[FFmpeg-devel] [PATCH] Support for UTF8 filenames on Windows

Sat Jul 18 05:59:27 CEST 2009

Hi,

On Thu, Jul 16, 2009 at 2:55 PM, Karl Blomster<thefluff at uppcon.com> wrote:
> Ramiro Polla wrote:
>> On Thu, Jul 16, 2009 at 11:20 AM, Karl Blomster<thefluff at uppcon.com>
>> wrote:
>>> Unless I am severely missing something in your updated patch (thanks for
>>> the
>>> nice work, by the way!) it will not work with the FFmpeg commandline
>>> program. If you want an Unicode commandline in Windows you need to use
>>> wmain() or _tmain() instead of plain old main(), AFAIK. As I said earlier
>>> my
>>> original patch was only intended to let the API support Unicode. Working
>>> it
>>> into ffmpeg.c would be a lot more work, I think.
>>
>> How do you test UNICODE support?
>>
>> I used attached shell file with msys (sh test_unicode.sh) and it works
>> as expected (only the unicode filename without FF_WINUTF8 fails). I
>> also tested with an app that used Find(First,Next)FileA() and passed
>> the unicode filenames as ascii string to ff_winutf8_open() and it also
>> worked as expected.
>
> Plain old cmd.exe (both with and without the chcp 65001 trick). I can do
> stuff like notepad.exe <unicode filename> and it'll work fine, but with
> ffmpeg it just says file not found (and prints a bogus filename). It works
> fine with mingw's sh; MinGW probably does some kind of black magic there to
> get Unix apps to work without having to patch in the Windows mess. The API
> works fine, of course.

Do you know of any real example where a codepage->utf8 conversion
fails? I only see some possible theoretical references scattered
around the web, but no real examples.

I'm tempted to do the following:
- Always expect filenames in Windows to be passed in UTF8.
- Always get the Unicode command line and convert it to UTF8.
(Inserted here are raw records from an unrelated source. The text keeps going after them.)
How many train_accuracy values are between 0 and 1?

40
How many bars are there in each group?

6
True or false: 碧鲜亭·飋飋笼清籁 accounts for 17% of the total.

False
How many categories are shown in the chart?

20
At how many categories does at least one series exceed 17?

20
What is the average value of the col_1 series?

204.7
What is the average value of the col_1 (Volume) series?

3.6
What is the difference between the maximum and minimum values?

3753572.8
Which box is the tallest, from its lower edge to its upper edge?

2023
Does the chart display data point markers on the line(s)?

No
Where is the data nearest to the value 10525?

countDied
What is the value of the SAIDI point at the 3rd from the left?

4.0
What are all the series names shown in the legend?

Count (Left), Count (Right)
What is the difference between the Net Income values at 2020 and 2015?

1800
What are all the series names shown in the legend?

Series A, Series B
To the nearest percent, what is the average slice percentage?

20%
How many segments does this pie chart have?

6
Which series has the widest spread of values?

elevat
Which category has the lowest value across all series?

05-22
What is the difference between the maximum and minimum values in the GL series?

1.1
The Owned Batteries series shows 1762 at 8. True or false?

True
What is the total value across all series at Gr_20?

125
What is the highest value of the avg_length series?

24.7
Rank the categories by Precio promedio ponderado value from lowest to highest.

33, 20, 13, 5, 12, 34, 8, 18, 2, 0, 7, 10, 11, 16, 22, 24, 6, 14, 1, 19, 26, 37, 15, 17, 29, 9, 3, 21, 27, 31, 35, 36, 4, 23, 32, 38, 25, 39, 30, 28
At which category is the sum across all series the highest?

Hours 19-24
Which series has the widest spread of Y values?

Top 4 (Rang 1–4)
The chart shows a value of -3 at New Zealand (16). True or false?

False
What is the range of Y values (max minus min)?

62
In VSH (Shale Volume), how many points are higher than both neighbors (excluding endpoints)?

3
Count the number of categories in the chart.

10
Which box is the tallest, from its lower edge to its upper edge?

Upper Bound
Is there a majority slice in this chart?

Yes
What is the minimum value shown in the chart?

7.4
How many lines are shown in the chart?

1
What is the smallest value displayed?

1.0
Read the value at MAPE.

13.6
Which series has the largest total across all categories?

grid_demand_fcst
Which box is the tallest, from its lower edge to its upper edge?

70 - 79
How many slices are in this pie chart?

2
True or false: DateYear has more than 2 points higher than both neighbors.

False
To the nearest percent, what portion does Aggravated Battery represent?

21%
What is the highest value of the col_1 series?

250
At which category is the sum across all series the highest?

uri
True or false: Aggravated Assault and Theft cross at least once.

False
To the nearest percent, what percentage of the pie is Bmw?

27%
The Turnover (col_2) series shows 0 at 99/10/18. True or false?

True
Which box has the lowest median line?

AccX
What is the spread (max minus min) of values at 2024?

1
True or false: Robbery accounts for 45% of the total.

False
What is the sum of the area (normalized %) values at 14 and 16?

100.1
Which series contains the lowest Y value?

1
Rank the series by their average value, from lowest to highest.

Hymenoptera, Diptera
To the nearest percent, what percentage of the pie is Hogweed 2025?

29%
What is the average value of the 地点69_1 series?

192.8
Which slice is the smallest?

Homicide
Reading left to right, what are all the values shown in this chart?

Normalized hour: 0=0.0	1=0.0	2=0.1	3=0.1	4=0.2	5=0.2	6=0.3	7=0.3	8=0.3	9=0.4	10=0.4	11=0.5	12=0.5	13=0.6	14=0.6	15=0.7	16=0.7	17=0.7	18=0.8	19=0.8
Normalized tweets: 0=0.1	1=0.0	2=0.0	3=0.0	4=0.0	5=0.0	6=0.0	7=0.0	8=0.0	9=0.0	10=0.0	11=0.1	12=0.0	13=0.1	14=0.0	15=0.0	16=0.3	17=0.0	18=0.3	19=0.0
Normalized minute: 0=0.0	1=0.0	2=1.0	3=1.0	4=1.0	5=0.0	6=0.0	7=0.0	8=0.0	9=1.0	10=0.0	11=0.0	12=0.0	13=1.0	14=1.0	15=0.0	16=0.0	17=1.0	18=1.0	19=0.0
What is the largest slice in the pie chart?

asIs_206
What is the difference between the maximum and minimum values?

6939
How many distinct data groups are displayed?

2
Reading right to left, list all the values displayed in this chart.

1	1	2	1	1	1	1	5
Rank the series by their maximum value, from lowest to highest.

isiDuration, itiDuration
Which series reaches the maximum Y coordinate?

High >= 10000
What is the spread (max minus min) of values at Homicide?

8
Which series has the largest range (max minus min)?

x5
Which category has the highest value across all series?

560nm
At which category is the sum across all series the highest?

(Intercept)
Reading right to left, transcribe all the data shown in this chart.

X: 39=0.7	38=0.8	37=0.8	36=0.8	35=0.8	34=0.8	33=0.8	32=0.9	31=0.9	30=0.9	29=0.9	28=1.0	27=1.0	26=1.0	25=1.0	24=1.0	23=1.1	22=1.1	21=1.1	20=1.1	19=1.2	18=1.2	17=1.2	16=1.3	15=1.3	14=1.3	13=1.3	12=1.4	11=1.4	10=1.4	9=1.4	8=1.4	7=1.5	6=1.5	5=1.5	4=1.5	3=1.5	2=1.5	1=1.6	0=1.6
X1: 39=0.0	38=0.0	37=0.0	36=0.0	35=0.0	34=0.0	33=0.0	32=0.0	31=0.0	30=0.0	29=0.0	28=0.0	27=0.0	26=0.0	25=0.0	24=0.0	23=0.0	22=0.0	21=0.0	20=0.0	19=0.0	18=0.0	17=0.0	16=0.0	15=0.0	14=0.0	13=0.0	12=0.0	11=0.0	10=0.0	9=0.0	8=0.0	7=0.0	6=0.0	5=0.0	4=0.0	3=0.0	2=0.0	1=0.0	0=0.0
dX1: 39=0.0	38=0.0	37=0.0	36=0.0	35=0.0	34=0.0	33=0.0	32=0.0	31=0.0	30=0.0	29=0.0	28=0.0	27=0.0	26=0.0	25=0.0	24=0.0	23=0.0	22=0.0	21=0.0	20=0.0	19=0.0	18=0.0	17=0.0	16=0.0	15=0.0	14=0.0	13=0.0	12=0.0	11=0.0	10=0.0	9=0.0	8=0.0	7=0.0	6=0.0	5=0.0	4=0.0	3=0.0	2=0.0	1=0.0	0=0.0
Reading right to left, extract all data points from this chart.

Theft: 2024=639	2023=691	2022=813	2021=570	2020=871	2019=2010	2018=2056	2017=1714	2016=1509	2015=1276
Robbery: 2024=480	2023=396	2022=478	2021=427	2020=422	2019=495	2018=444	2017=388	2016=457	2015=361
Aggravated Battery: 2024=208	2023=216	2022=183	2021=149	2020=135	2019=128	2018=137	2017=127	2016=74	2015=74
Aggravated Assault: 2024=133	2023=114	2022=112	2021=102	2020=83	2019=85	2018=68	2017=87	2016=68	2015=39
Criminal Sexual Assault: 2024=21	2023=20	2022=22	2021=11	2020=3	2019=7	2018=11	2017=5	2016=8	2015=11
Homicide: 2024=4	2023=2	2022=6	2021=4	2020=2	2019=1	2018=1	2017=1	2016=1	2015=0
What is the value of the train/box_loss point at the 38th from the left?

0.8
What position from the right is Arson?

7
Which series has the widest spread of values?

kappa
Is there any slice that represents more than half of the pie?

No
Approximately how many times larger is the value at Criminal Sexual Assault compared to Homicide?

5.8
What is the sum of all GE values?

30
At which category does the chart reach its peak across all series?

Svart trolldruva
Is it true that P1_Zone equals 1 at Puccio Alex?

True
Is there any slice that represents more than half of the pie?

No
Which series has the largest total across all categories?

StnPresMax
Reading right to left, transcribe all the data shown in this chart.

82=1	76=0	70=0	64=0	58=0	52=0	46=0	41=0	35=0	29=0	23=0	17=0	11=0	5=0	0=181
That way we always convert to UTF-16 and use _wopen when opening
files, and MultiByteToWideChar() shouldn't fail.

That is all assuming no support for Win9x/WinME.

And this is the information I've gathered from comments and
suggestions and asking around some Win32 RE guys but no real hard
facts or MSDN documentation:
- Windows file system APIs use UTF-16 internally, so any codepage that
can't be converted to UTF-16 will be a problem anyways and we
shouldn't worry about it.
- UTF16->UTF8 conversion might be lossless (some suggest the extra
characters in codepages that can't be represented in unicode are being
assigned invalid unicode values).

VLC chose this path and they haven't had reports about codepage issues.

Ramiro Polla